* Requirements: Arrange every line of the records below as a numbered list, leaving out any blank lines.

* Task material:
——————

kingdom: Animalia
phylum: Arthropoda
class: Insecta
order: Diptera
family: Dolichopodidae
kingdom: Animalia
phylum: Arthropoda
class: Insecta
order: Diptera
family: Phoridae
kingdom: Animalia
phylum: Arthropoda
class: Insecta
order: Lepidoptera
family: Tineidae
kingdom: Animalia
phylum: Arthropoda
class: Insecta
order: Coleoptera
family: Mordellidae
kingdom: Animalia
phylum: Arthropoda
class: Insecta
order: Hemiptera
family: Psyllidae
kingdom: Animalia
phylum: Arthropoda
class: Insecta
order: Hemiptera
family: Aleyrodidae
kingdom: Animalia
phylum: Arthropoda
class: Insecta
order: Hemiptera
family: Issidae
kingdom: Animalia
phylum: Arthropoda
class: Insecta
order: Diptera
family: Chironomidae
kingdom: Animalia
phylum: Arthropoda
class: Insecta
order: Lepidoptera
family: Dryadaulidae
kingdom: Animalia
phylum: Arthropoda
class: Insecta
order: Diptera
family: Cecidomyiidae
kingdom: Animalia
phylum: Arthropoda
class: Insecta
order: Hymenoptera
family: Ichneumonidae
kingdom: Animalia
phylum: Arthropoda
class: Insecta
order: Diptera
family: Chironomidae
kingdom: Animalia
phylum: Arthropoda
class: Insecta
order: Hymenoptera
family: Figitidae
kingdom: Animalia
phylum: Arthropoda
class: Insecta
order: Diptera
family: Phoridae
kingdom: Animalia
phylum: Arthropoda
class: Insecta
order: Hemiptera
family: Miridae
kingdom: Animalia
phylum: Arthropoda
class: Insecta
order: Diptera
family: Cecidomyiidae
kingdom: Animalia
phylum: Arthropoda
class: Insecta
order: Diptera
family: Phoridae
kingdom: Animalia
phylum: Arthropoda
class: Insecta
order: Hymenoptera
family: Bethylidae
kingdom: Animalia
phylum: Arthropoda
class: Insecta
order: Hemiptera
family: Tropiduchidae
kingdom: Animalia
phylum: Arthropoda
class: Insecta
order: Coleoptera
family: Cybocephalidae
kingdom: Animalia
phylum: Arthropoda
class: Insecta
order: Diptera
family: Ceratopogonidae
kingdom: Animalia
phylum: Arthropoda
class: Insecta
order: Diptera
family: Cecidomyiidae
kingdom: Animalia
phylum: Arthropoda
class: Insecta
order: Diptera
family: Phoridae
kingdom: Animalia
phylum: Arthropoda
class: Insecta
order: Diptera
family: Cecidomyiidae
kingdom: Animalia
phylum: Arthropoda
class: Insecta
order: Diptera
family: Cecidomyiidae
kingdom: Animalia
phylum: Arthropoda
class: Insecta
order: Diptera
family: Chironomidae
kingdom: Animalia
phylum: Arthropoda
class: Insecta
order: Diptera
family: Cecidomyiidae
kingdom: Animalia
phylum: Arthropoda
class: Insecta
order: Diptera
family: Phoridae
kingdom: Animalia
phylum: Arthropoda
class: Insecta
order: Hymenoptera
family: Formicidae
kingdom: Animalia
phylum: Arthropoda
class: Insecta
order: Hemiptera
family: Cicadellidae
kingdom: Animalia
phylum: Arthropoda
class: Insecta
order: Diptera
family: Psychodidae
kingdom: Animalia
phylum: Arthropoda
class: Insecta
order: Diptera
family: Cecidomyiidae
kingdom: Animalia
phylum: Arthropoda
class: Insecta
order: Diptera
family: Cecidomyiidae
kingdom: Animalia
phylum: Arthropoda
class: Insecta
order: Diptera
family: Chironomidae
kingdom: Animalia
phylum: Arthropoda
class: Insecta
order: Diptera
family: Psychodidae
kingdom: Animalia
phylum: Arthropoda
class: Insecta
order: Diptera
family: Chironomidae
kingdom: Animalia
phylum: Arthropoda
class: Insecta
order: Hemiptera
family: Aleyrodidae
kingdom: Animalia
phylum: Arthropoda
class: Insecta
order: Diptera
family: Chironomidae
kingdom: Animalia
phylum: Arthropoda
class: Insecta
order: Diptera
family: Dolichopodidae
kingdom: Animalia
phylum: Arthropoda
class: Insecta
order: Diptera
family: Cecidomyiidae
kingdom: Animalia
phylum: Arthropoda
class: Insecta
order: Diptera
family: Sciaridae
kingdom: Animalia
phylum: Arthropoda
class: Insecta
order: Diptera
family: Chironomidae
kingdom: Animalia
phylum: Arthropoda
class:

——————

* Reply:
1. kingdom: Animalia
2. phylum: Arthropoda
3. class: Insecta
4. order: Diptera
5. family: Dolichopodidae
6. kingdom: Animalia
7. phylum: Arthropoda
8. class: Insecta
9. order: Diptera
10. family: Phoridae
11. kingdom: Animalia
12. phylum: Arthropoda
13. class: Insecta
14. order: Lepidoptera
15. family: Tineidae
16. kingdom: Animalia
17. phylum: Arthropoda
18. class: Insecta
19. order: Coleoptera
20. family: Mordellidae
21. kingdom: Animalia
22. phylum: Arthropoda
23. class: Insecta
24. order: Hemiptera
25. family: Psyllidae
26. kingdom: Animalia
27. phylum: Arthropoda
28. class: Insecta
29. order: Hemiptera
30. family: Aleyrodidae
31. kingdom: Animalia
32. phylum: Arthropoda
33. class: Insecta
34. order: Hemiptera
35. family: Issidae
36. kingdom: Animalia
37. phylum: Arthropoda
38. class: Insecta
39. order: Diptera
40. family: Chironomidae
41. kingdom: Animalia
42. phylum: Arthropoda
43. class: Insecta
44. order: Lepidoptera
45. family: Dryadaulidae
46. kingdom: Animalia
47. phylum: Arthropoda
48. class: Insecta
49. order: Diptera
50. family: Cecidomyiidae
51. kingdom: Animalia
52. phylum: Arthropoda
53. class: Insecta
54. order: Hymenoptera
55. family: Ichneumonidae
56. kingdom: Animalia
57. phylum: Arthropoda
58. class: Insecta
59. order: Diptera
60. family: Chironomidae
61. kingdom: Animalia
62. phylum: Arthropoda
63. class: Insecta
64. order: Hymenoptera
65. family: Figitidae
66. kingdom: Animalia
67. phylum: Arthropoda
68. class: Insecta
69. order: Diptera
70. family: Phoridae
71. kingdom: Animalia
72. phylum: Arthropoda
73. class: Insecta
74. order: Hemiptera
75. family: Miridae
76. kingdom: Animalia
77. phylum: Arthropoda
78. class: Insecta
79. order: Diptera
80. family: Cecidomyiidae
81. kingdom: Animalia
82. phylum: Arthropoda
83. class: Insecta
84. order: Diptera
85. family: Phoridae
86. kingdom: Animalia
87. phylum: Arthropoda
88. class: Insecta
89. order: Hymenoptera
90. family: Bethylidae
91. kingdom: Animalia
92. phylum: Arthropoda
93. class: Insecta
94. order: Hemiptera
95. family: Tropiduchidae
96. kingdom: Animalia
97. phylum: Arthropoda
98. class: Insecta
99. order: Coleoptera
100. family: Cybocephalidae
101. kingdom: Animalia
102. phylum: Arthropoda
103. class: Insecta
104. order: Diptera
105. family: Ceratopogonidae
106. kingdom: Animalia
107. phylum: Arthropoda
108. class: Insecta
109. order: Diptera
110. family: Cecidomyiidae
111. kingdom: Animalia
112. phylum: Arthropoda
113. class: Insecta
114. order: Diptera
115. family: Phoridae
116. kingdom: Animalia
117. phylum: Arthropoda
118. class: Insecta
119. order: Diptera
120. family: Cecidomyiidae
121. kingdom: Animalia
122. phylum: Arthropoda
123. class: Insecta
124. order: Diptera
125. family: Cecidomyiidae
126. kingdom: Animalia
127. phylum: Arthropoda
128. class: Insecta
129. order: Diptera
130. family: Chironomidae
131. kingdom: Animalia
132. phylum: Arthropoda
133. class: Insecta
134. order: Diptera
135. family: Cecidomyiidae
136. kingdom: Animalia
137. phylum: Arthropoda
138. class: Insecta
139. order: Diptera
140. family: Phoridae
141. kingdom: Animalia
142. phylum: Arthropoda
143. class: Insecta
144. order: Hymenoptera
145. family: Formicidae
146. kingdom: Animalia
147. phylum: Arthropoda
148. class: Insecta
149. order: Hemiptera
150. family: Cicadellidae
151. kingdom: Animalia
152. phylum: Arthropoda
153. class: Insecta
154. order: Diptera
155. family: Psychodidae
156. kingdom: Animalia
157. phylum: Arthropoda
158. class: Insecta
159. order: Diptera
160. family: Cecidomyiidae
161. kingdom: Animalia
162. phylum: Arthropoda
163. class: Insecta
164. order: Diptera
165. family: Cecidomyiidae
166. kingdom: Animalia
167. phylum: Arthropoda
168. class: Insecta
169. order: Diptera
170. family: Chironomidae
171. kingdom: Animalia
172. phylum: Arthropoda
173. class: Insecta
174. order: Diptera
175. family: Psychodidae
176. kingdom: Animalia
177. phylum: Arthropoda
178. class: Insecta
179. order: Diptera
180. family: Chironomidae
181. kingdom: Animalia
182. phylum: Arthropoda
183. class: Insecta
184. order: Hemiptera
185. family: Aleyrodidae
186. kingdom: Animalia
187. phylum: Arthropoda
188. class: Insecta
189. order: Diptera
190. family: Chironomidae
191. kingdom: Animalia
192. phylum: Arthropoda
193. class: Insecta
194. order: Diptera
195. family: Dolichopodidae
196. kingdom: Animalia
197. phylum: Arthropoda
198. class: Insecta
199. order: Diptera
200. family: Cecidomyiidae
201. kingdom: Animalia
202. phylum: Arthropoda
203. class: Insecta
204. order: Diptera
205. family: Sciaridae
206. kingdom: Animalia
207. phylum: Arthropoda
208. class: Insecta
209. order: Diptera
210. family: Chironomidae
211. kingdom: Animalia
212. phylum: Arthropoda
213. class:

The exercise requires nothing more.